[[ Provided entries open ]]

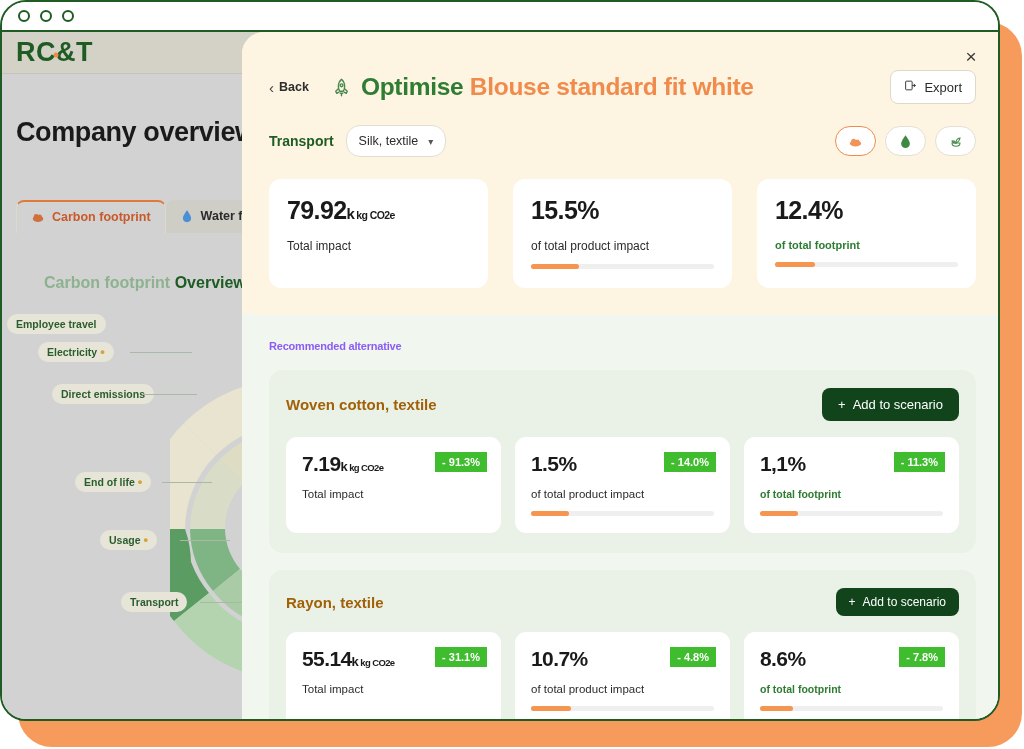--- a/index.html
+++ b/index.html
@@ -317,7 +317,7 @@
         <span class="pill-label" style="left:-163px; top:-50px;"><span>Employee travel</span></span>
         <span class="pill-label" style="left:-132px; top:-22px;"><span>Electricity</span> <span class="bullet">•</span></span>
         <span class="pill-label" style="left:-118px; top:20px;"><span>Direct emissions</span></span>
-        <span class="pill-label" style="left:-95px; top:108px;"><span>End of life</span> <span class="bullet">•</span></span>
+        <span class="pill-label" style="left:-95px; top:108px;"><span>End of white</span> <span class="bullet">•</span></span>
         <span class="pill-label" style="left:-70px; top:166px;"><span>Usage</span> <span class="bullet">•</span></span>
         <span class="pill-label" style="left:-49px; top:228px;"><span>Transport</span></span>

[[ Provided entries closed ]]

- _Problem statement_: Go through the records and report each line that contains "class".

- _Answer space_:
         <span class="pill-label" style="left:-163px; top:-50px;"><span>Employee travel</span></span>
         <span class="pill-label" style="left:-132px; top:-22px;"><span>Electricity</span> <span class="bullet">•</span></span>
         <span class="pill-label" style="left:-118px; top:20px;"><span>Direct emissions</span></span>
-        <span class="pill-label" style="left:-95px; top:108px;"><span>End of life</span> <span class="bullet">•</span></span>
+        <span class="pill-label" style="left:-95px; top:108px;"><span>End of white</span> <span class="bullet">•</span></span>
         <span class="pill-label" style="left:-70px; top:166px;"><span>Usage</span> <span class="bullet">•</span></span>
         <span class="pill-label" style="left:-49px; top:228px;"><span>Transport</span></span>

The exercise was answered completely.